# Kutipan Dokumen:
Jakarta (ANTARA GORONTALO) - Sekitar 300 buku, dalam bentuk braille
maupun audio, diproduksi setiap tahunnya di bangunan di pojok Jalan
Gunung Balong, Jakarta Selatan. Buku yang manfaatnya begitu luar biasa
bagi para penyandang tunanetra dari sebuah tempat yang sederhana.
Di
sebuah ruangan seluas 3x4 meter, tampak dua orang sedang serius
mengetik seraya sesekali membalik lembar halaman buku di pangkuan
mereka.
Namun, tulisan yang tampil pada layar bukan huruf latin
yang biasa kita lihat. Bagi orang awam, apa yang terlihat seperti
kumpulan titik-titik yang sekilas begitu rumit. Itu lah huruf braille yang langsung diterjemahkan saat mereka mengetik di komputer tersebut berkat perangkat lunak Mitranetra Braille Converter (MBC).
Rupanya, mereka sedang menyalin ulang tulisan yang ada dari buku-buku ke dalam tulisan braille agar nantinya bisa dinikmati para tunanetra.
Lalu, hanya terpisahkan oleh sekat kaca, teronggok mesin yang siap
mencetak tulisan-tulisan tersebut hingga nantinya menjadi sebuah buku
yang utuh.
Ternyata tidak hanya buku braille. Di ruang produksi, begitu
ruang itu disebut, mereka membuat buku audio. Biasanya, seorang relawan
akan membacakan tulisan yang ada di buku, kemudian direkam dan
diperbanyak dalam sebuah CD yang nantinya dapat dinikmati dengan mudah
oleh para penyandang tunanetra.
Dengan segala keterbatasan dana serta sumber daya manusia, Yayasan Mitra Netra terus berjuang untuk memproduksi buku braille
dan audio. Selain untuk menambah koleksi di Perpustakaan Mitra Netra,
buku-buku tersebut juga dihibahkan ke 47 lembaga di seluruh Indonesia
yang bekerja di bidang pemberdayaan tunanetra.
Begitulah cara mereka berbagi harapan kepada para penyandang
tunanetra. Memberikan secercah harapan lewat buku-buku yang menjadi
jendela dunia mereka.
Dari langkah kecil
Buku adalah persoalan bagi penyandang tunanetra. Bagaimana tidak?
Jumlah buku yang bisa mereka nikmati masih sangat sedikit, padahal buku
bisa menjadi modal mereka untuk mengembangkan diri agar dapat lebih
mandiri.
Hal itu mengusik Bambang Basuki (63), Direktur Eksekutif Yayasan
Mitra Netra. Bambang, yang penglihatannya tiba-tiba terenggut saat ia
dibangku SMA, tahu betul rasanya hidup berteman gelap.

# Informasi yang Diberikan:
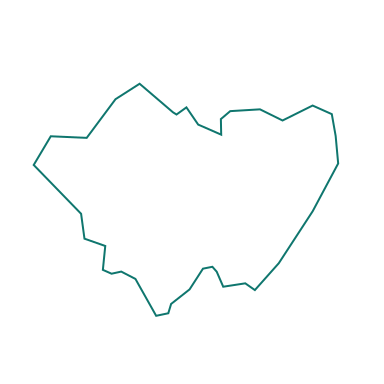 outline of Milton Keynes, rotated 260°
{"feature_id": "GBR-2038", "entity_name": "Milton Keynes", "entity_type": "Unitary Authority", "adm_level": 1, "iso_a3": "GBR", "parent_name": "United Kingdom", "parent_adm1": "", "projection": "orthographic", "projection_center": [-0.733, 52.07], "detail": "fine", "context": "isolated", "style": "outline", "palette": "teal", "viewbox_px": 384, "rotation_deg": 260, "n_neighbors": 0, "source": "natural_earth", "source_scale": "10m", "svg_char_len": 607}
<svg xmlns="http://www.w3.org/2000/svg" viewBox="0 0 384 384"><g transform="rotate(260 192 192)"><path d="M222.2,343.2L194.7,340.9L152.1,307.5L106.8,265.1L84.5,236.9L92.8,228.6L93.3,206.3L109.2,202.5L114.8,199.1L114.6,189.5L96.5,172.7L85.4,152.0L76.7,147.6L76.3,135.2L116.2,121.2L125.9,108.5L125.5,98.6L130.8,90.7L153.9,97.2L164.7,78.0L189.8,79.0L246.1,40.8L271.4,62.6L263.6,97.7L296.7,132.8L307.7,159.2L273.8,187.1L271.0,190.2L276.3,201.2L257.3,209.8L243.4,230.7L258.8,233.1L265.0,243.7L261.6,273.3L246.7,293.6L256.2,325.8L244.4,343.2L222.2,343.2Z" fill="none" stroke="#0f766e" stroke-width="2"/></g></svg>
...
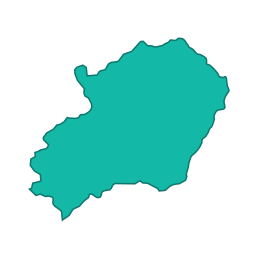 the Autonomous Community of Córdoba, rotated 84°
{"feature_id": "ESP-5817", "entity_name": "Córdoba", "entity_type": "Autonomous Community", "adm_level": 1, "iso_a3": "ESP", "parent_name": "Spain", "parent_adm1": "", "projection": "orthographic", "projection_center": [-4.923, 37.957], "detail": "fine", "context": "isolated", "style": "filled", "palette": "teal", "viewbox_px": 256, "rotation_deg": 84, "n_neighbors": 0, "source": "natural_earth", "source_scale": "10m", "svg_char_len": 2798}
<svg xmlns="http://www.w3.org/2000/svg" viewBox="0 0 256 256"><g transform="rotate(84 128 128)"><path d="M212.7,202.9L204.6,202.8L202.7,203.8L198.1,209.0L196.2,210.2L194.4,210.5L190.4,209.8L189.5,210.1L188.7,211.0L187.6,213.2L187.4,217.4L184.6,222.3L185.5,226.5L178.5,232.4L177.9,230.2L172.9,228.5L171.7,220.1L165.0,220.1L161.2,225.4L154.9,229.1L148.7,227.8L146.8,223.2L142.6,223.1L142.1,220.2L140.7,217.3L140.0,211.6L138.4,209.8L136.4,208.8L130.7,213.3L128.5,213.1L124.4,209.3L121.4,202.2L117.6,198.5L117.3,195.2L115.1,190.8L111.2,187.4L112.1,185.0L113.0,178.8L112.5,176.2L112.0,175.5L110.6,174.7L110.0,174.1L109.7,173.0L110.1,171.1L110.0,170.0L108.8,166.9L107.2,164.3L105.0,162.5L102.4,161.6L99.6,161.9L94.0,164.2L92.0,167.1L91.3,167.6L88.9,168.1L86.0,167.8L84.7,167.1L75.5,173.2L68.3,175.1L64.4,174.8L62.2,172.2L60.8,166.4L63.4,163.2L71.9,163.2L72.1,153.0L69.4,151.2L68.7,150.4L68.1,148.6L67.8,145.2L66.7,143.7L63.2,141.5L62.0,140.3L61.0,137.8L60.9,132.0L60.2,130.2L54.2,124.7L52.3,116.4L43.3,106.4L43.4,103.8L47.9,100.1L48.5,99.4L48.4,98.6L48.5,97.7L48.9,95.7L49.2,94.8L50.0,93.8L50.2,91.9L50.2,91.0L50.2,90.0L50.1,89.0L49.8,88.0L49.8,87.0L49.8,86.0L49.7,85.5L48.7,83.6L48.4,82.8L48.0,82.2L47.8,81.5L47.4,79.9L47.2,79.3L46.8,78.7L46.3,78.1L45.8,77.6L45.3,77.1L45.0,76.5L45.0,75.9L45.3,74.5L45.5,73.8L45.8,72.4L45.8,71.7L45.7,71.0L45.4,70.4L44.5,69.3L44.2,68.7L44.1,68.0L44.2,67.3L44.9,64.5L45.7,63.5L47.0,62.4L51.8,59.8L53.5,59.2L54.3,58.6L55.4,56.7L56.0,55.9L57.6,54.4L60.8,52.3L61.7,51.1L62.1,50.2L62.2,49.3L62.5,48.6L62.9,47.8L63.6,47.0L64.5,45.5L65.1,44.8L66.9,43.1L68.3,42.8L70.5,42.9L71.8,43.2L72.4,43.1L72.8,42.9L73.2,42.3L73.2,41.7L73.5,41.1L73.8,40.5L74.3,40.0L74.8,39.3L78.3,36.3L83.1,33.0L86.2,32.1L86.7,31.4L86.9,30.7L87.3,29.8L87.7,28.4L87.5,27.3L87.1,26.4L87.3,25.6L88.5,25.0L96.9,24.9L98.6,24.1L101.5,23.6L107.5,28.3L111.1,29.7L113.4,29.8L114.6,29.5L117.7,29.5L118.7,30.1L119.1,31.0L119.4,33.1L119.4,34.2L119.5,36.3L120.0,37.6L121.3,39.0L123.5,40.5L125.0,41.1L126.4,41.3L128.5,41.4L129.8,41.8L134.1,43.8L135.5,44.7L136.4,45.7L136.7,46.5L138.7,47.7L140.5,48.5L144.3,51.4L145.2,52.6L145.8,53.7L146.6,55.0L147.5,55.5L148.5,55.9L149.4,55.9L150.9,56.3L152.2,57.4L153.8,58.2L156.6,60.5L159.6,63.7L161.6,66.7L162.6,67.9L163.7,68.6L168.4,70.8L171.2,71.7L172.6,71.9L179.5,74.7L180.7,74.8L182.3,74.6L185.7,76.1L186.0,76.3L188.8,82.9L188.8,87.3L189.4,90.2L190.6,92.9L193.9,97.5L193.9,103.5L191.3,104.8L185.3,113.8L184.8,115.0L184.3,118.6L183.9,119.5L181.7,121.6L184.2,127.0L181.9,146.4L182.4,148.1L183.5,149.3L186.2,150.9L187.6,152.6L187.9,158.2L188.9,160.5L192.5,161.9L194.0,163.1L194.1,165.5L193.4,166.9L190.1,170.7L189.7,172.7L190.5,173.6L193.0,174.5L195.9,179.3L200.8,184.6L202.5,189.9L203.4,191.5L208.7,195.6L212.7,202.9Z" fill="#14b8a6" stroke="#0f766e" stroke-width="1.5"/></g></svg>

# Tugas Latihan:
[1] Tentukan apakah setiap pernyataan berikut sesuai dengan artikel tentang produksi buku braille dan audio, lalu jawab ya atau tidak disertai kutipan persis dari artikel yang menjadi dasarnya. (a) Dua orang yang mengetik berada di ruangan berukuran 3x4 meter. (b) Buku braille dan audio yang diproduksi juga diberikan kepada 47 lembaga di seluruh Indonesia. (c) Bambang Basuki tidak dapat melihat sejak lahir.
[2] Lanjutkan artikel tentang produksi buku braille dan audio ini mulai dari kalimat terakhirnya.

# Kunci Jawaban:
[1]
(a) Ya: "sebuah ruangan seluas 3x4 meter"
(b) Ya: "buku-buku tersebut juga dihibahkan ke 47 lembaga di seluruh Indonesia"
(c) Tidak: "penglihatannya tiba-tiba terenggut saat ia dibangku SMA"

[2]
Namun, ia berhasil melaluinya hingga saat ini tidak hanya menjadi sosok yang mandiri namun juga berguna bagi sekitarnya.
"Menjadi orang buta itu tidak enak. Dan yang paling menyakitkan
adalah tidak ada harapan, menjadi beban bagi orang lain, itu yang paling
tidak enak," tutur Bambang.
Bambang pun sempat melewati fase-fase depresi dan kehilangan
harapan. Sampai akhirnya, ia mampu menghadapi kebutaannya dengan
optimisme. Menelan mentah-mentah diskriminasi yang ia alami.
Dengan segala perjuangan, ia lulus kuliah dari jurusan Bahasa
Inggris IKIP Jakarta (sekarang Universitas Negeri Jakarta) kemudian
menjadi guru di Sekolah Luar Biasa.
Harapan. Bambang menyebut kata tersebut sebagai modal kekuatannya.
Semasa kuliahnya, Bambang memutar otak agar bisa menikmati buku mata
kuliah. Dengan segala triknya Bambang bisa membuat temannya mau
membacakan buku-buku pelajarannya yang direkam dalam kaset bekas.
Yayasan Mitra Netra ini ia dirikan untuk membangkitkan penyandang
tuna netra dari segala keterpurukan mereka hingga menjadi orang-orang
yang berguna ditengah masyarakat.
Yayasan yang didirikan tahun 1991 itu terus berkembang dari lembaga
rehabilitasi, memberikan pendampingan, menawarkan kursus-kursus seperti
kursus komputer dan laptop bicara, bahasa inggris, musik, hingga
melangkah lebih besar lagi untuk memproduksi buku-buku bagi penyandang
tunanetra.
"Harus ada yang mulai produksi buku untuk tunanetra karena jumlahnya
sangat terbatas dengan judul yang itu-itu saja. Apa yang bisa kita
lakukan? Kami (penyandang tunanetra) harus melakukan sendiri. Mulai dari
langkah yang kecil," terang Bambang.
Ia teringat pada rekaman-rekaman buku kuliahnya. Ia lalu kumpulkan
kaset-kaset bekas itu untuk direkam ulang lagi karena tak ada dana untuk
membeli kaset yang baru.
"Kami putar orak. Kalau tantangan jadi hambatan ya akan menghambat.
Tetapi kalau dijawabnya dengan kecerdasan maka tantangan itu akan beri
peluang yang lebih besar. Program buku audio ini dimulai dengan
menggunakan kaset bekas," jelasnya.
Tantangan itu belum berhenti karena untuk memproduksi buku braille lebih
sulit lagi ketimbang buku audio. Bambang mengungkapkan Yayasan Mitra
Netra pun terus berinovasi hingga akhirnya mampu mengembangkan perangkat
lunak MBC lewat perjalanan panjang.
Berkat pengembangan yang terus dilakukan dari software buatan Jerman tersebut, kini penerjemahan buku latin ke dalam huruf braille menjadi lebih mudah.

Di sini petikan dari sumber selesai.